Deep beneath the dismal granite of a callous sea?
Or here, in the thickset shell of humankind
Where heroes have beaten back upon greater odds?

Might they have died for nothing?
Might we squander their hope given us,
Their lives plunge `neath the icy waters?

The grand vessel has tilted its lustrous bow
Into the heavy remnants of an arrogant sea
And is set to acquire more useless weight.

Where? Where is the anger in our voices?
Where are the urgent pleas in our bearings?
Where are the new heroes most willing to march sternward
Lifting voices with the immense weight of atonement?




© 2007 mrp/thepoetryman



BUYING THE WAR




NOW on the News Cindy Sheehan Interview PBS


Under a starless sky the mounds move like an ebbing sea
As the moon stands sentry with an uncomfortable glow
Peering below for obscure foes prowling the dark.
Night’s mortal choir can be unforgiving to our mind's eye,
Bringing visions of godless armies tramping ever near,
Their bitter throats puffed with god-filled vengeance.
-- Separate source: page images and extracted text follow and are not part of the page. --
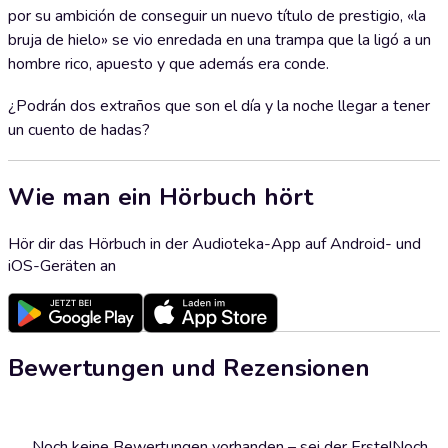
por su ambición de conseguir un nuevo título de prestigio, «la
bruja de hielo» se vio enredada en una trampa que la ligó a un
hombre rico, apuesto y que además era conde.
¿Podrán dos extraños que son el día y la noche llegar a tener
un cuento de hadas?
Wie man ein Hörbuch hört
Hör dir das Hörbuch in der Audioteka-App auf Android- und
iOS-Geräten an
Bewertungen und Rezensionen
Noch keine Bewertungen vorhanden – sei der Erste!
Noch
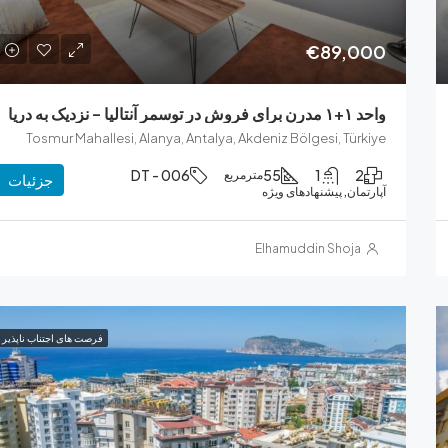
€89,000
واحد ۱+۱ مدرن برای فروش در توسمر آنتالیا – نزدیک به دریا
Tosmur Mahallesi, Alanya, Antalya, Akdeniz Bölgesi, Türkiye
DT - 006
55
1
2
مترمربع
جزئیات
آپارتمان, پیشنهادهای ویژه
Elhamuddin Shoja
فرصت های اجتناب ناپذیر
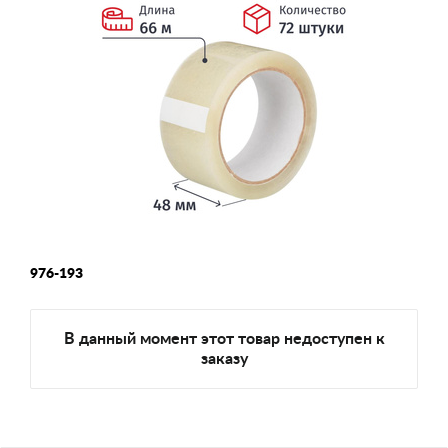
976-193
В данный момент этот товар недоступен к
заказу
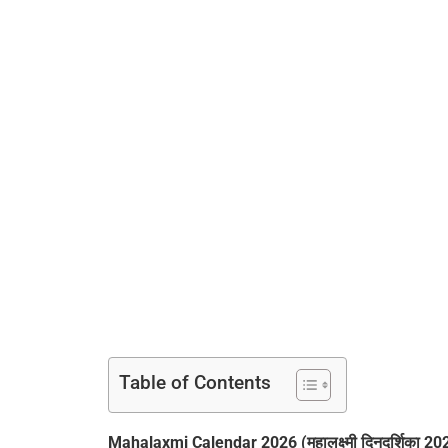
Table of Contents
Mahalaxmi Calendar 2026 (महालक्ष्मी दिनदर्शिका 20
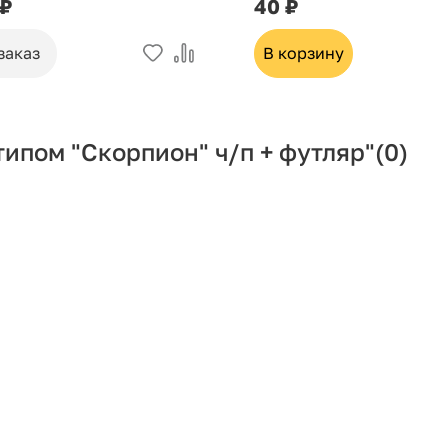
 ₽
40 ₽
заказ
В корзину
типом "Скорпион" ч/п + футляр"
(0)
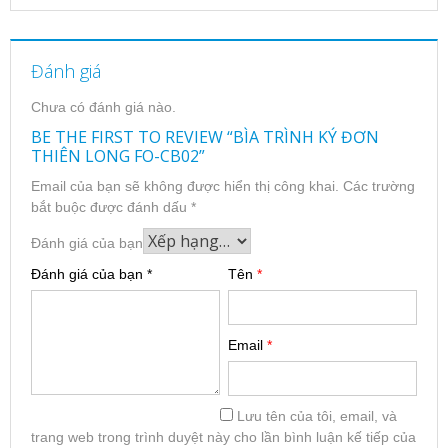
Đánh giá
Chưa có đánh giá nào.
BE THE FIRST TO REVIEW “BÌA TRÌNH KÝ ĐƠN
THIÊN LONG FO-CB02”
Email của bạn sẽ không được hiển thị công khai.
Các trường
bắt buộc được đánh dấu
*
Đánh giá của bạn
Đánh giá của bạn
*
Tên
*
Email
*
Lưu tên của tôi, email, và
trang web trong trình duyệt này cho lần bình luận kế tiếp của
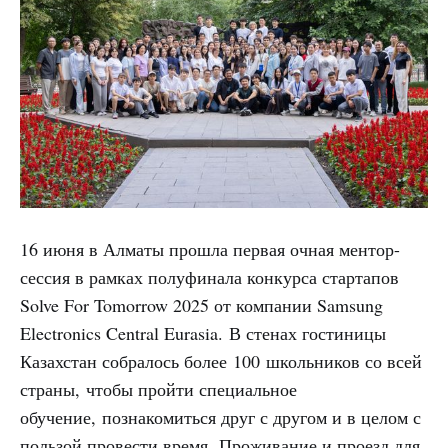
16 июня в Алматы прошла первая очная ментор-
сессия в рамках полуфинала конкурса стартапов
Solve For Tomorrow 2025 от компании Samsung
Electronics Central Eurasia. В стенах гостиницы
Казахстан собралось более 100 школьников со всей
страны, чтобы пройти специальное
обучение, познакомиться друг с другом и в целом с
пользой провести время. Проживание и проезд для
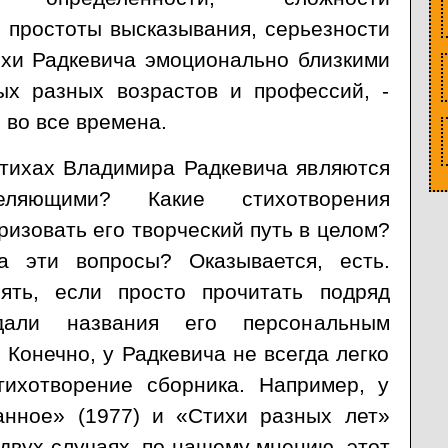
 простоты высказывания, серьезности
ихи Радкевича эмоционально близкими
ых разных возрастов и профессий, -
 во все времена.
стихах Владимира Радкевича являются
еляющими? Какие стихотворения
ризовать его творческий путь в целом?
а эти вопросы? Оказывается, есть.
ять, если просто прочитать подряд
дали названия его персональным
 Конечно, у Радкевича не всегда легко
тихотворение сборника. Например, у
анное» (1977) и «Стихи разных лет»
в двух случаях, по нашему мнению, этот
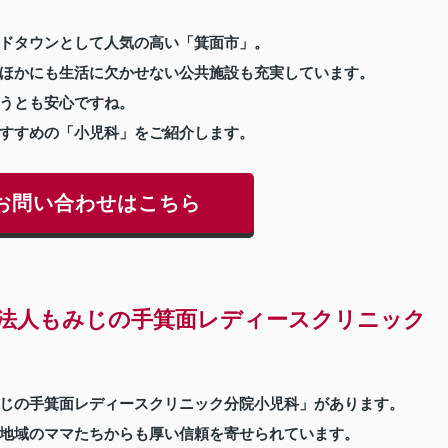
ドタウンとして人気の高い「箕面市」。
ほかにも生活に欠かせない公共施設も充実しています。
うとも安心ですね。
すすめの「小児科」をご紹介します。
お問い合わせはこちら
法人もみじの手箕面レディースクリニック
じの手箕面レディースクリニック分院小児科」があります。
地域のママたちからも厚い信頼を寄せられています。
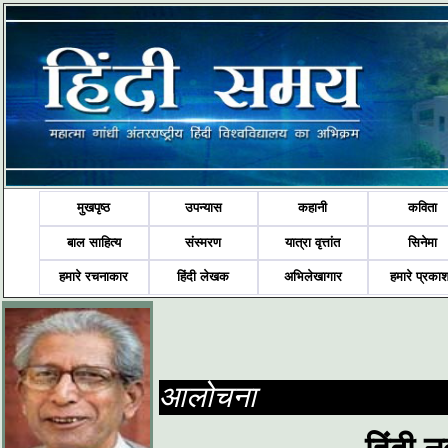
मुखपृष्ठ
उपन्यास
कहानी
कविता
बाल साहित्य
संस्मरण
यात्रा वृत्तांत
सिनेमा
हमारे रचनाकार
हिंदी लेखक
अभिलेखागार
हमारे प्रका
आलोचना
The night bird no longer croons for our fluttering glory,
Instead she travels toward her family, as it should be,
Her voice banking off watery lips of listless nations;
The echo felled empty as we creatures of madness roar,
Crying out to the mythical army that they cease their tide
And evaporate to shadow so we can tell our tales of yore;
When we were free and a gallon of gas didn't murder a child.